The inweb advance-build command can create or update a build file for a web.
This is an entirely optional feature, and an idiosyncratic one, but it follows
conventions used by the Inform project.
While in principle this command can work with freestanding build files, or build
files for single-file webs, it is only likely to be useful at all for larger
programs in multi-section webs stored in directories. So the following description
assumes we want to track build codes for the web smorgasbord:
$ inweb advance-build smorgasbord
inweb: fatal error: web has no build file
And nor has it. But we can make one:
$ inweb advance-build -creating smorgasbord
Build file begun at build 1A01 on 21 December 2025
Very little has happened here: a small text file has been created.

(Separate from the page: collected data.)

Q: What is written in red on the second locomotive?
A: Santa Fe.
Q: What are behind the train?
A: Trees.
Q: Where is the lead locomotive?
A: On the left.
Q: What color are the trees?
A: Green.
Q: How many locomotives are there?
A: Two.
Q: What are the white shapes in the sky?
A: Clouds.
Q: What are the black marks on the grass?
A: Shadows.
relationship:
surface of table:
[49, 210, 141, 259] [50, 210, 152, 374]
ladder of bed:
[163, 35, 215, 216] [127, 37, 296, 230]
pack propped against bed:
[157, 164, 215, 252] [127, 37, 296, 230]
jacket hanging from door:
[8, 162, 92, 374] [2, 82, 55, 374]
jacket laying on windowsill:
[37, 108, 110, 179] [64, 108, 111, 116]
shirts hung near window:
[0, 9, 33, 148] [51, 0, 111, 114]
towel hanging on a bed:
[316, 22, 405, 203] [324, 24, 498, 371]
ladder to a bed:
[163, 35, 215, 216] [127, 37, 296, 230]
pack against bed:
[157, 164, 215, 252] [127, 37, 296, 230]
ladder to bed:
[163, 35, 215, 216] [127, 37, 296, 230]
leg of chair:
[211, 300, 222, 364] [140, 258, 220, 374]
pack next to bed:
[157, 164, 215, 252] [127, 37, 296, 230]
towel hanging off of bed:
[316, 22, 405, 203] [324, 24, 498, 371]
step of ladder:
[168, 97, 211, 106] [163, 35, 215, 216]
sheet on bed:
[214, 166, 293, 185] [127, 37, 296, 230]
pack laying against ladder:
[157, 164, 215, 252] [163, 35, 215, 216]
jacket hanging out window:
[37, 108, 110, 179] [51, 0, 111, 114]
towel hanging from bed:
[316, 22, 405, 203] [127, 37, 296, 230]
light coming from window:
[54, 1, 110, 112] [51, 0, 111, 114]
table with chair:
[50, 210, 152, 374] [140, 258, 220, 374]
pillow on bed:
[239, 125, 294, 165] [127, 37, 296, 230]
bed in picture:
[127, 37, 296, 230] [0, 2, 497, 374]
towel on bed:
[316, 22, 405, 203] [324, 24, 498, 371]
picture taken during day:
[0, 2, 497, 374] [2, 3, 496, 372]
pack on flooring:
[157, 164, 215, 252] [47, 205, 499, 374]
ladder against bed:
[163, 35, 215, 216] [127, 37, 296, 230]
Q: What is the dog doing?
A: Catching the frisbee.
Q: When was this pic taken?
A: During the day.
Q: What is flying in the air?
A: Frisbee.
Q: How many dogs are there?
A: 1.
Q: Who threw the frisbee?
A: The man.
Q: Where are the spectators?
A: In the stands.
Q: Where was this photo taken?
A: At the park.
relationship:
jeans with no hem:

$ cat smorgasbord/build.txt
Build Date: 21 December 2025
Build Number: 1A01
Today's date has been filled in, and the "build number" has been started at 1A01. If we try to advance again:
$ inweb advance-build smorgasbord
Build number remains 1A01 since it is still 21 December 2025
This is the convention: the build number only actually advances on each new day. (That wasn't an error, and Inweb did not return an error code, so it won't halt a make file.) If we come back next day:
$ inweb advance-build smorgasbord
Build number advanced from 1A01 (set on 21 December 2025) to 1A02
And indeed:
$ cat smorgasbord/build.txt
Build Date: 22 December 2025
Build Number: 1A02
Build numbers progress from 1A01, 1A02, ..., 1A99, 2A01, 2A02, ..., and so on,
except that 1I01, ..., 1I99 and 1O01, ..., 1O99, are skipped because the letters
I and O look too much like digits. An error is thrown if we reach 9Z99 and then
try to inweb advance-build further: but that seems unlikely, as the scheme
allows for 21384 distinct build codes, enough to use one each day for 58 years.

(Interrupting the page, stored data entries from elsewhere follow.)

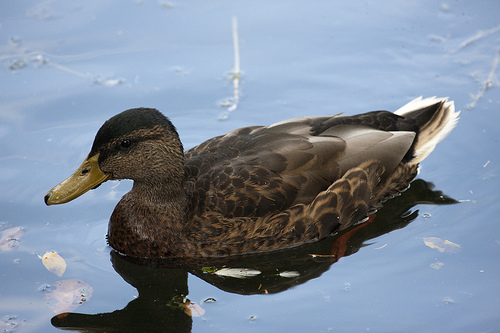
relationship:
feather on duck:
[230, 145, 343, 203] [41, 92, 460, 262]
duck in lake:
[41, 92, 460, 262] [22, 3, 499, 93]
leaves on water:
[31, 250, 78, 283] [0, 1, 499, 331]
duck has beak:
[41, 92, 460, 262] [42, 163, 107, 206]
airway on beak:
[80, 167, 92, 177] [42, 163, 107, 206]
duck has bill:
[41, 92, 460, 262] [8, 120, 169, 233]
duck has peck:
[41, 92, 460, 262] [47, 169, 97, 207]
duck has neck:
[41, 92, 460, 262] [131, 170, 182, 190]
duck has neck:
[41, 92, 460, 262] [128, 154, 198, 196]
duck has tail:
[41, 92, 460, 262] [391, 90, 461, 170]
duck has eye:
[41, 92, 460, 262] [119, 132, 135, 154]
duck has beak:
[41, 92, 460, 262] [41, 141, 118, 212]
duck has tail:
[41, 92, 460, 262] [387, 85, 466, 165]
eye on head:
[119, 132, 135, 154] [88, 110, 185, 177]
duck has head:
[41, 92, 460, 262] [88, 110, 185, 177]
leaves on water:
[31, 250, 78, 283] [168, 22, 356, 122]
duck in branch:
[41, 92, 460, 262] [221, 12, 246, 120]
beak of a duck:
[45, 163, 109, 206] [65, 62, 424, 274]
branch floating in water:
[221, 12, 246, 120] [0, 1, 499, 331]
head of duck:
[39, 103, 193, 211] [41, 92, 460, 262]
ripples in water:
[0, 3, 473, 108] [0, 1, 499, 331]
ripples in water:
[387, 244, 429, 295] [0, 1, 499, 331]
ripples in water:
[0, 3, 473, 108] [13, 40, 488, 319]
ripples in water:
[323, 11, 478, 87] [363, 36, 406, 68]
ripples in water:
[0, 3, 473, 108] [104, 21, 238, 103]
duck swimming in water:
[41, 92, 460, 262] [0, 1, 499, 331]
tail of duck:
[396, 91, 461, 162] [41, 92, 460, 262]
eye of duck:
[118, 132, 137, 159] [28, 101, 492, 295]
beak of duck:
[42, 163, 107, 206] [41, 92, 460, 262]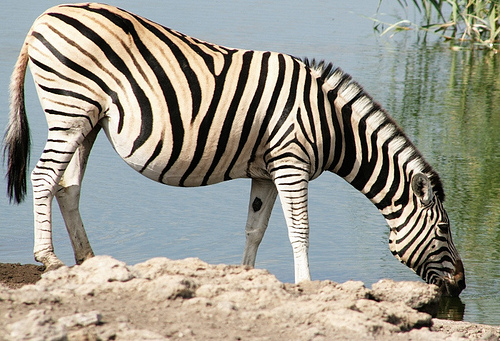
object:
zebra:
[0, 1, 466, 298]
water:
[89, 187, 240, 255]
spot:
[251, 196, 263, 212]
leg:
[241, 178, 276, 268]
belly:
[99, 76, 269, 188]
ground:
[0, 254, 500, 341]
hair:
[0, 120, 31, 206]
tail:
[0, 27, 31, 207]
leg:
[267, 159, 312, 285]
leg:
[29, 103, 99, 264]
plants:
[368, 0, 498, 53]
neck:
[317, 73, 436, 221]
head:
[386, 172, 467, 297]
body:
[26, 2, 335, 187]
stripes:
[278, 178, 309, 185]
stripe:
[46, 11, 153, 159]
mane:
[302, 56, 445, 202]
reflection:
[384, 40, 500, 259]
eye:
[437, 223, 450, 234]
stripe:
[326, 88, 342, 172]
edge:
[79, 254, 122, 271]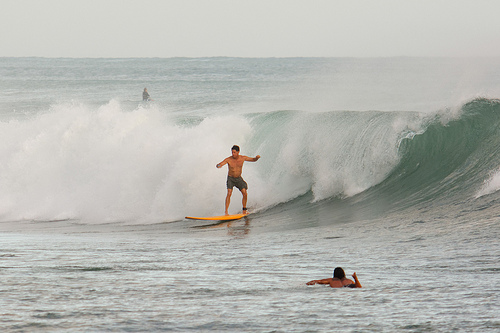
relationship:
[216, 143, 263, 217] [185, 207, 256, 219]
he standing on board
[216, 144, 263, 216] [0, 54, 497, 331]
he in ocean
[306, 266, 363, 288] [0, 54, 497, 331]
man in ocean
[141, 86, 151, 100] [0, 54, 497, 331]
person in ocean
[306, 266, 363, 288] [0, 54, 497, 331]
man swimming in ocean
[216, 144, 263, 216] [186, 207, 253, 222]
he on surfboard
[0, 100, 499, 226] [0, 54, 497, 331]
wave breaking in ocean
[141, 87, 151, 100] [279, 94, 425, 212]
person behind large wave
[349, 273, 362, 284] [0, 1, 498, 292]
foot in air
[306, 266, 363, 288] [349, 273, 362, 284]
man with foot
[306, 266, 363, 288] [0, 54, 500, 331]
man in water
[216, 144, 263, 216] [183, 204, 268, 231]
he on surfboard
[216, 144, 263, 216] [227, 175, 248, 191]
he in swim trunks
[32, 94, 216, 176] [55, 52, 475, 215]
spray on water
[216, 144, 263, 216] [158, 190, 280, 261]
he on surfboard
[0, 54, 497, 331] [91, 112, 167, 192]
ocean with wave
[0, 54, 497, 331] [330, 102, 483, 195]
ocean with wave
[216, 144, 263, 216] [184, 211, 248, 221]
he riding surfboard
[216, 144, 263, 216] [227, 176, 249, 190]
he in short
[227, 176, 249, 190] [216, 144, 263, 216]
short worn by he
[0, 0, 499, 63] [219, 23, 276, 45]
clouds in sky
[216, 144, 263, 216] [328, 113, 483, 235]
he surfs in ocean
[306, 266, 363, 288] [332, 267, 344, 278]
man has hair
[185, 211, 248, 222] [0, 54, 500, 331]
board on water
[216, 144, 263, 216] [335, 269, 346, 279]
he with hair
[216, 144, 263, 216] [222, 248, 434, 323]
he floating in water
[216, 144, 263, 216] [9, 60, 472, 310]
he in water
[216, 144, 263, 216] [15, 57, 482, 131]
he in distance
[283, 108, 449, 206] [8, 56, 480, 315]
wave on ocean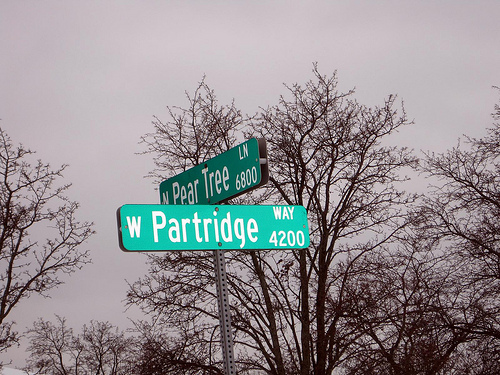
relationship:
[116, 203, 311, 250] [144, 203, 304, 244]
sign with writing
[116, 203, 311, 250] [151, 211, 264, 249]
sign with writing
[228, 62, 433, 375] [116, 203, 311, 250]
bare trees behind sign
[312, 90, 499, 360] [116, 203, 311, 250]
bare trees to right of sign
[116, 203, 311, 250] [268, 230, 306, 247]
sign with numbers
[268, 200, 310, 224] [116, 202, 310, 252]
word on background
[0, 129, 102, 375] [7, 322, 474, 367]
tree in field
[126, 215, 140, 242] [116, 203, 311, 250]
letter on sign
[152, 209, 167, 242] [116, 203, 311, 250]
letter on sign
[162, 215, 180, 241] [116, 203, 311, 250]
letter on sign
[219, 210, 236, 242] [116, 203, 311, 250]
letter on sign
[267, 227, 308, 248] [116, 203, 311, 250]
numbers on sign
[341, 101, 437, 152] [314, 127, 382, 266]
leaves on branches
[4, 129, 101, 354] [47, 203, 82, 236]
tree has branches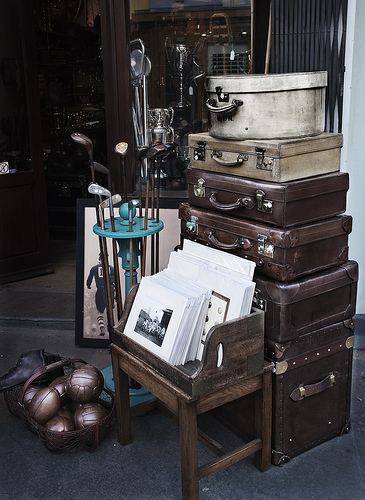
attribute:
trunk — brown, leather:
[240, 137, 333, 177]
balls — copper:
[27, 373, 93, 420]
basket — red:
[45, 434, 103, 454]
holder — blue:
[78, 195, 149, 285]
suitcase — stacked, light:
[264, 190, 345, 220]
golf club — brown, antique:
[54, 124, 116, 225]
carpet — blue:
[94, 462, 156, 478]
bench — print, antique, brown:
[177, 394, 224, 410]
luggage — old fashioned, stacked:
[203, 79, 319, 136]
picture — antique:
[64, 208, 110, 339]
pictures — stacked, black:
[123, 288, 195, 346]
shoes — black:
[3, 345, 41, 383]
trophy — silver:
[143, 96, 177, 163]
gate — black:
[0, 78, 101, 131]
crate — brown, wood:
[144, 351, 226, 396]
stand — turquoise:
[75, 353, 144, 406]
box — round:
[220, 108, 317, 142]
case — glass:
[161, 168, 180, 192]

Nothing prevents the build file from being edited by hand, of course. An optional field can be added in this way:
Prerelease: early-beta
Build Date: 22 December 2025
Build Number: 1A02
Any Prerelease value is preserved by inweb advance-build, so it will stay
there until changed or removed by hand-editing.
What do we get for all this trouble? The answer is that the build code contributes to the metadata for a web:
$ inweb inspect -metadata smorgasbord
...
Build Date: 21 December 2025
Build Number: 1A02
Prerelease: early-beta
Semantic Version Number: 1-early-beta+1A02
So that, for example, the web could include the following source line:
printf("This is v[[Semantic Version Number]], built on [[Build Date]].\n");
and the result would print:
This is v1-early-beta+1A02, built on 21 December 2025.